1967年開業で東京・渋谷のシンボルとも言われた東急百貨店本店が閉店し、約55年の歴史に幕を下ろした。この間、渋谷の現在の繁栄までには紆余(うよ)曲折があった。
71年には極左暴力集団が大挙して火炎瓶や石を投げ付け、交番などを襲撃、21歳の警察官が亡くなる渋谷暴動事件が起きた。その後、平和な街のイメージ回復にずいぶん苦心が要った。道路の補修や舗装に、石畳は剥がれやすいという理由で控えられたりもした。
しかし80年代に地元商店街の意向もあり、JR駅前の渋谷センター街で六角形の敷石を使ったしゃれた街路にする工事が行われた。

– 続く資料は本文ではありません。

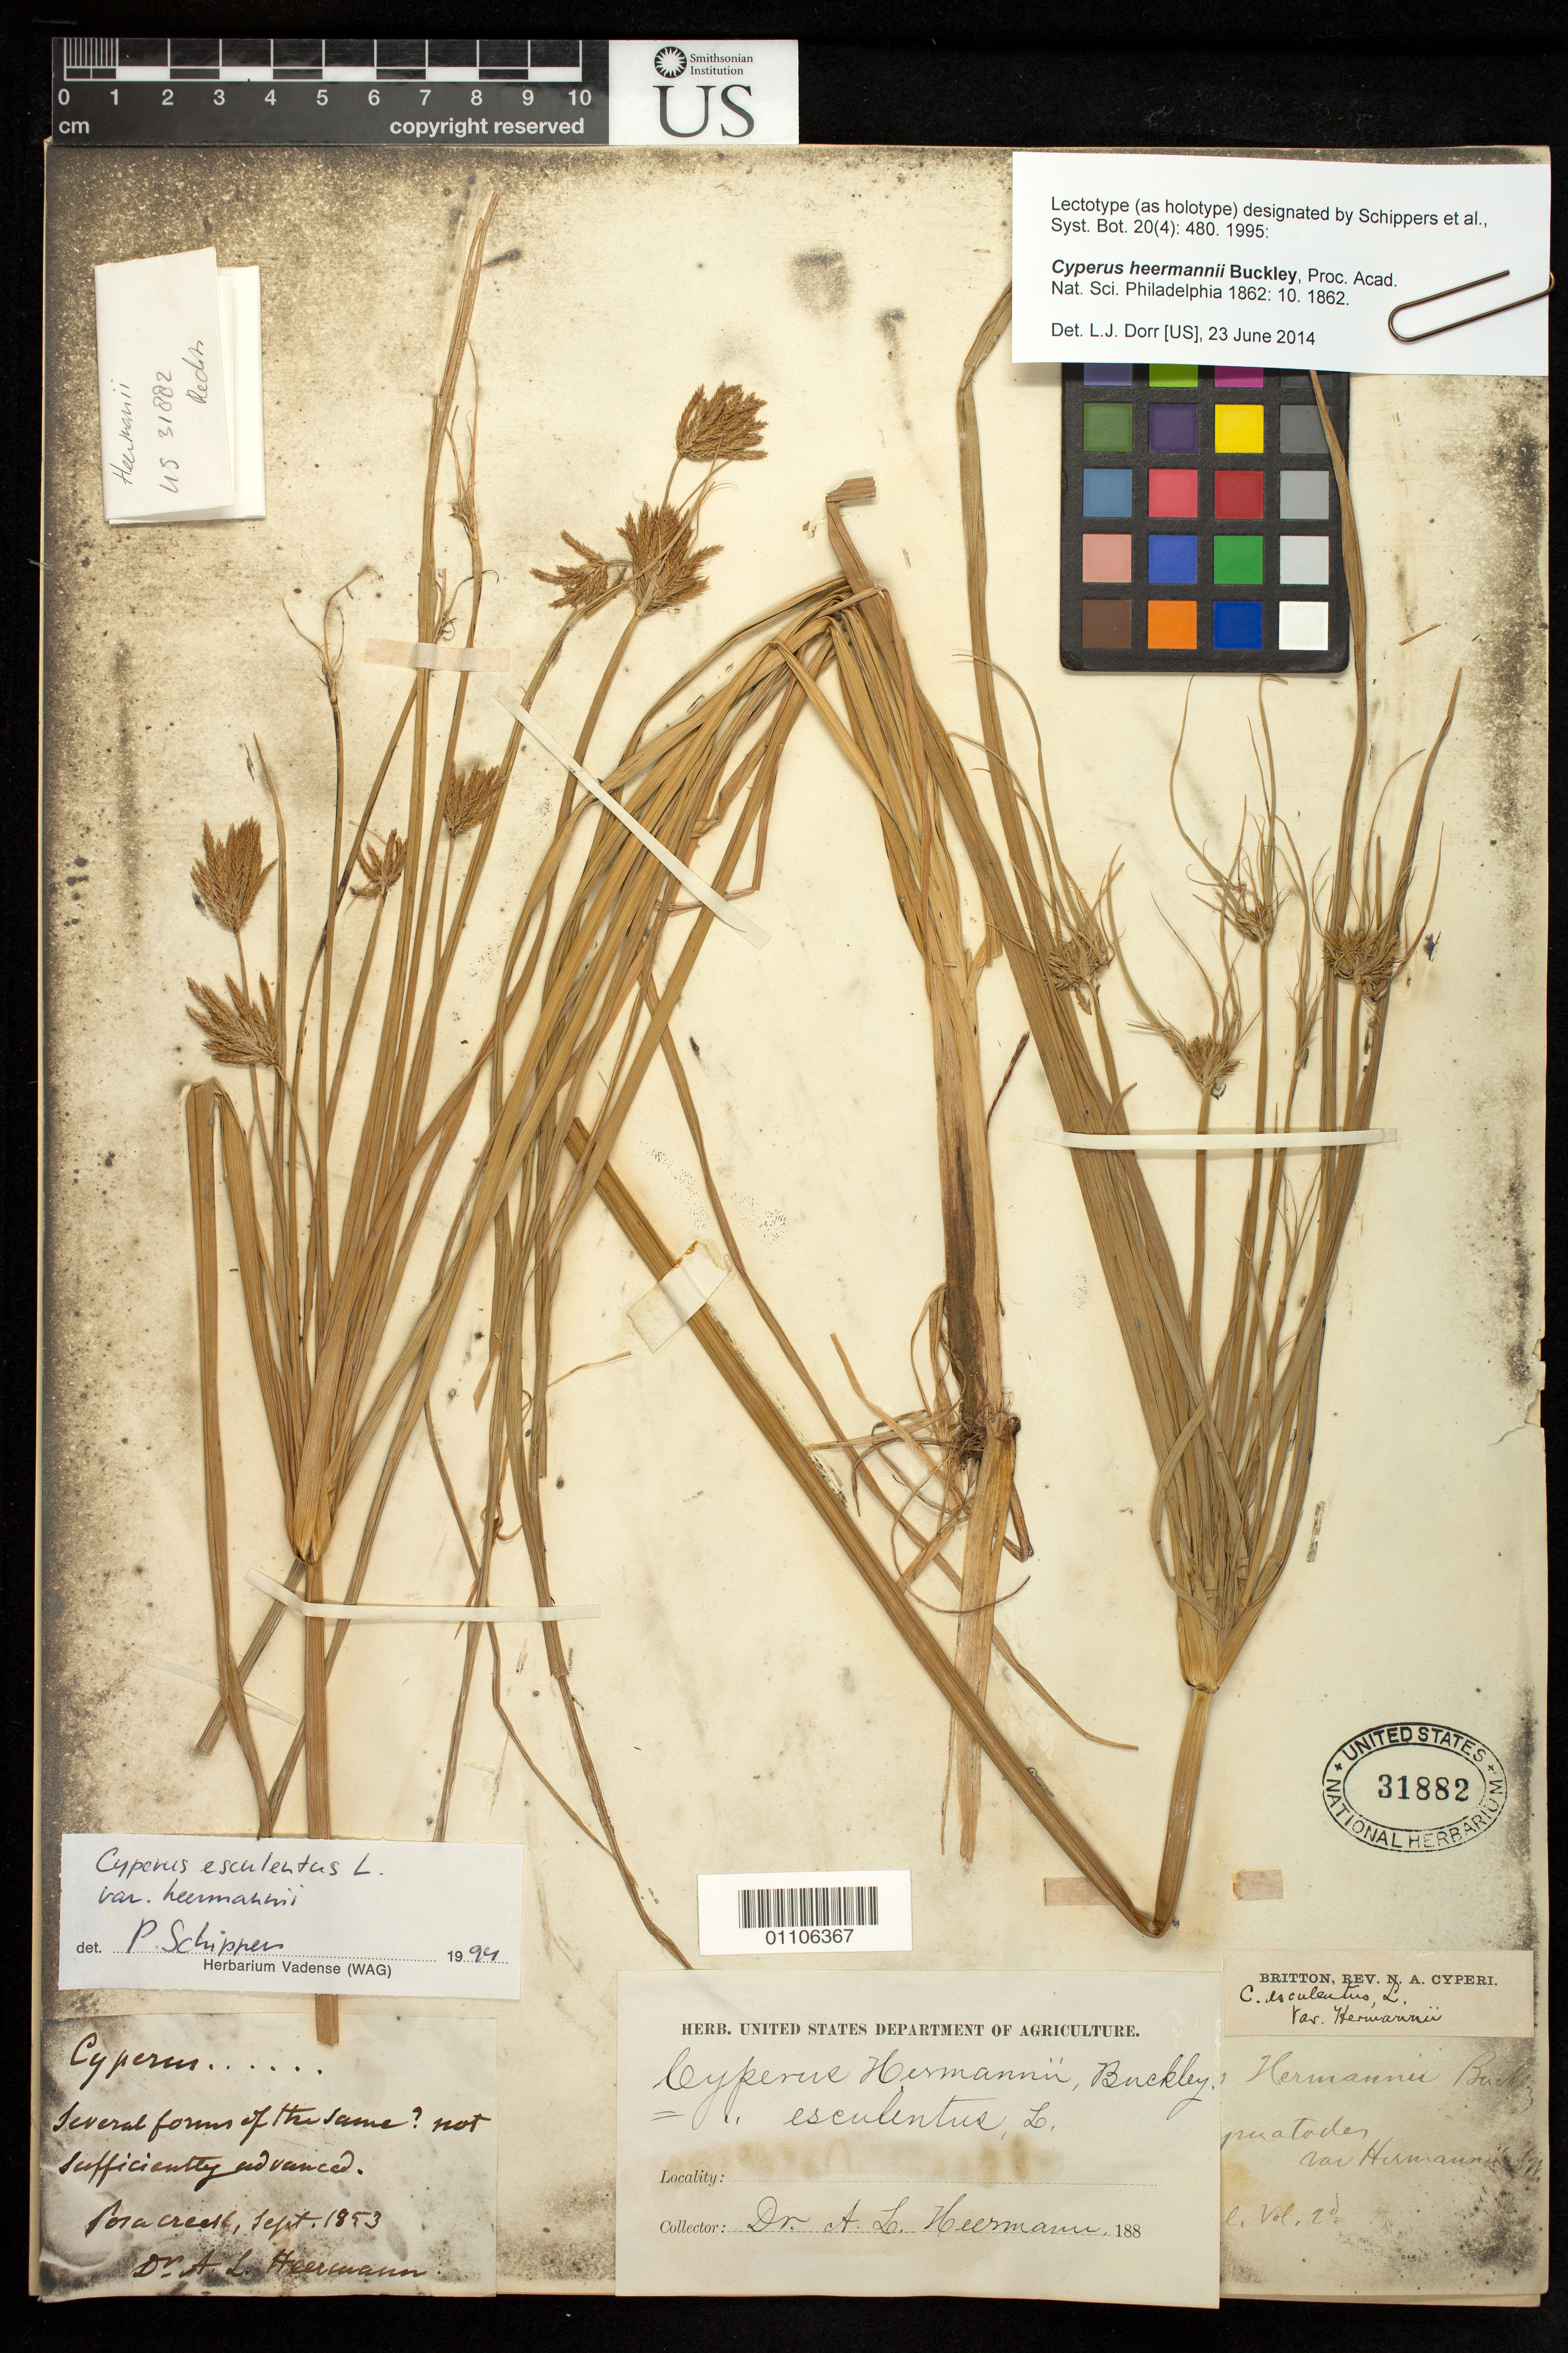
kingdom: Plantae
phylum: Tracheophyta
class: Liliopsida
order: Poales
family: Cyperaceae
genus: Cyperus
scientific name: Cyperus heermannii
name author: Buckley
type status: Lectotype; Type Collection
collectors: A. Heermann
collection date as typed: Sep 1853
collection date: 1853-09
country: United States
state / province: California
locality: Posa Creek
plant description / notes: Schippers et al. (1995) effectively lectotypify by citing "Heermann 31882" as "holotype" at US [31882 is the USNH sheet number, not collection number].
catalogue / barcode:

当時、その一件を取材し記事の最後に「時代は変わろうとしている」と書いた。
そして東急本店の一角に89年、劇場や美術館を備える複合施設「Bunkamura」が生まれ、文化の薫りがする独自の商圏に。渋谷駅は大学や郊外をつなぐ電車・バスのターミナル駅となり、東京圏拡大に比例して栄えた。
一方、昔から映画街があり、夜は駅周辺のあちこちに屋台が出た。映画を見終えた評論家やジャーナリストらが落ち合う所だった。
同本店の跡地には外資系の高級ホテルが建ち、訪日外国人や富裕層を意識した街づくりが行われるという。過去が払拭(ふっしょく)され、人やものが入れ替わる周期は約40年と言われる。一つの世代が社会に出てから引退するまでの期間がそれぐらいだからだ。渋谷駅頭に立ち、ここはどこなのかと惑う時が来るのだろうか。